▸ **Aim of the exercise**
Put every line of the data below into a JSON list of strings, one string per line, leaving out blank lines and the picture markers.

(Records from a data source)

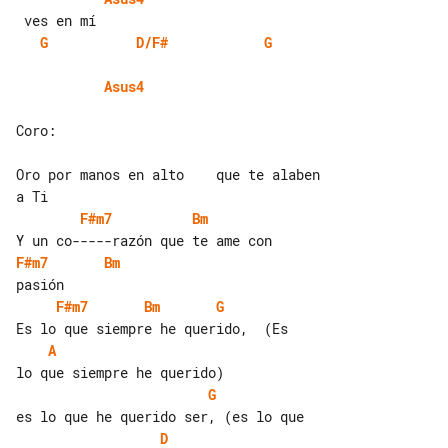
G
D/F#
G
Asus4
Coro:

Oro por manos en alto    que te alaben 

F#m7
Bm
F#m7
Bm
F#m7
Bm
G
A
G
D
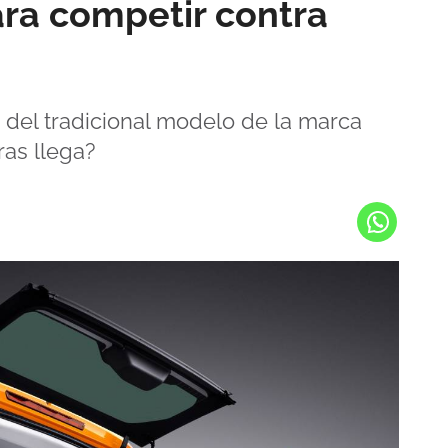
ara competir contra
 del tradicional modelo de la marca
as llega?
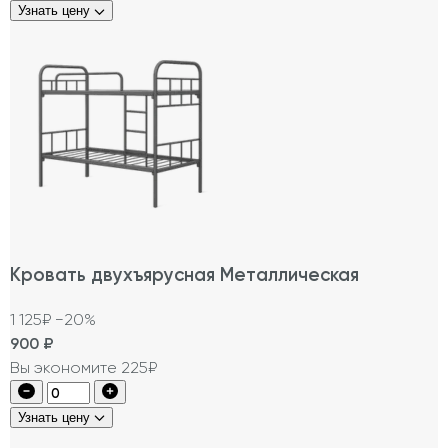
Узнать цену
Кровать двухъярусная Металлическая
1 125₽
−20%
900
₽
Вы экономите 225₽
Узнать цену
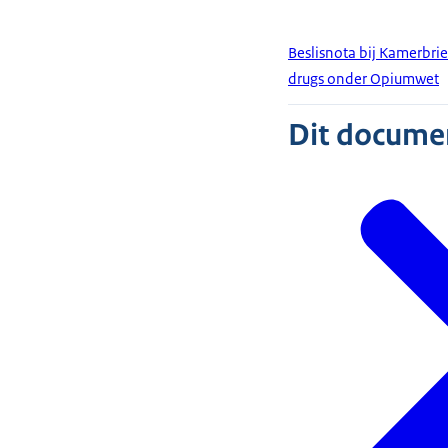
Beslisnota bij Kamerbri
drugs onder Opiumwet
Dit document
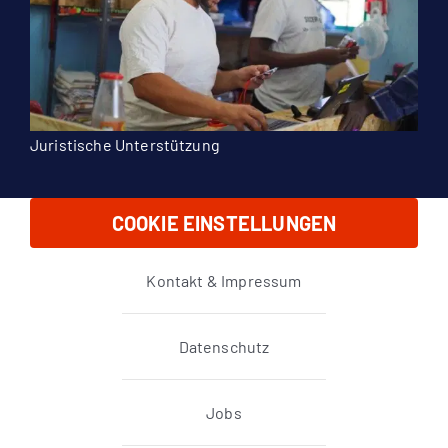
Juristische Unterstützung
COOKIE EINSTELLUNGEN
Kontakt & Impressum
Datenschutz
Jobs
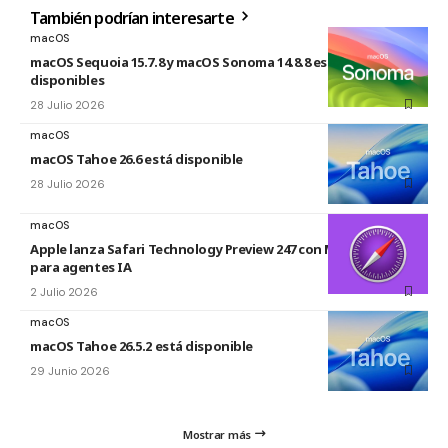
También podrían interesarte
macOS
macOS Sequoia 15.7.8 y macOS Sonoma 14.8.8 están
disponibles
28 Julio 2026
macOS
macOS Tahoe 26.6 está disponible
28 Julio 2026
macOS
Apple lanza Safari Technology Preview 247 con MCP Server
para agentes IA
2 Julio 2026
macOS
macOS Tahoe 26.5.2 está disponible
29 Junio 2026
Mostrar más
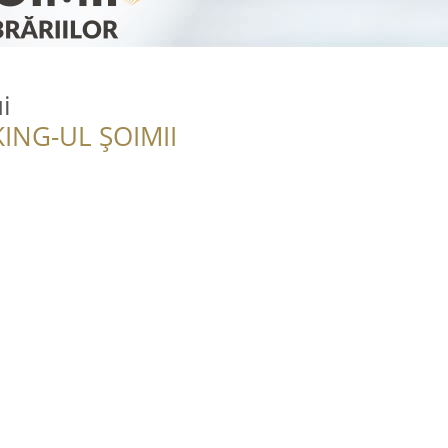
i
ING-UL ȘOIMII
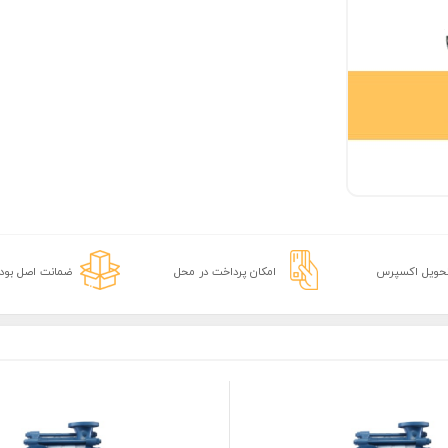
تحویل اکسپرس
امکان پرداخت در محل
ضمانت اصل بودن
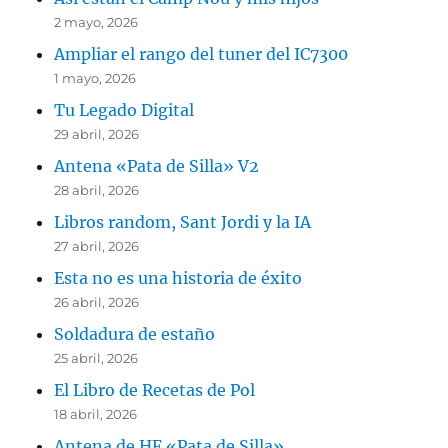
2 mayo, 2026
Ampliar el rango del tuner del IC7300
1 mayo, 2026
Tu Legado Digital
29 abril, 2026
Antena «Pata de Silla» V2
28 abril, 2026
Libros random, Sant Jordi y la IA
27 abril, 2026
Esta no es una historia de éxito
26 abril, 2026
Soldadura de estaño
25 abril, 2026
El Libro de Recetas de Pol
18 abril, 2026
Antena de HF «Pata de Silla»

▸ **Completed task**
[
  "G",
  "D/F#",
  "G",
  "Asus4",
  "Coro:",
  "Oro por manos en alto    que te alaben ",
  "F#m7",
  "Bm",
  "F#m7",
  "Bm",
  "F#m7",
  "Bm",
  "G",
  "A",
  "G",
  "D",
  "ara competir contra",
  " del tradicional modelo de la marca",
  "as llega?",
  "Узнать цену",
  "Кровать двухъярусная Металлическая",
  "1 125₽",
  "−20%",
  "900",
  "₽",
  "Вы экономите 225₽",
  "Узнать цену",
  "Beslisnota bij Kamerbri",
  "drugs onder Opiumwet",
  "Dit document",
  "Juristische Unterstützung",
  "COOKIE EINSTELLUNGEN",
  "Kontakt & Impressum",
  "Datenschutz",
  "Jobs",
  "También podrían interesarte",
  "macOS",
  "macOS Sequoia 15.7.8 y macOS Sonoma 14.8.8 están",
  "disponibles",
  "28 Julio 2026",
  "macOS",
  "macOS Tahoe 26.6 está disponible",
  "28 Julio 2026",
  "macOS",
  "Apple lanza Safari Technology Preview 247 con MCP Server",
  "para agentes IA",
  "2 Julio 2026",
  "macOS",
  "macOS Tahoe 26.5.2 está disponible",
  "29 Junio 2026",
  "Mostrar más",
  "i",
  "ING-UL ȘOIMII",
  "تحویل اکسپرس",
  "امکان پرداخت در محل",
  "ضمانت اصل بودن",
  "2 mayo, 2026",
  "Ampliar el rango del tuner del IC7300",
  "1 mayo, 2026",
  "Tu Legado Digital",
  "29 abril, 2026",
  "Antena «Pata de Silla» V2",
  "28 abril, 2026",
  "Libros random, Sant Jordi y la IA",
  "27 abril, 2026",
  "Esta no es una historia de éxito",
  "26 abril, 2026",
  "Soldadura de estaño",
  "25 abril, 2026",
  "El Libro de Recetas de Pol",
  "18 abril, 2026",
  "Antena de HF «Pata de Silla»"
]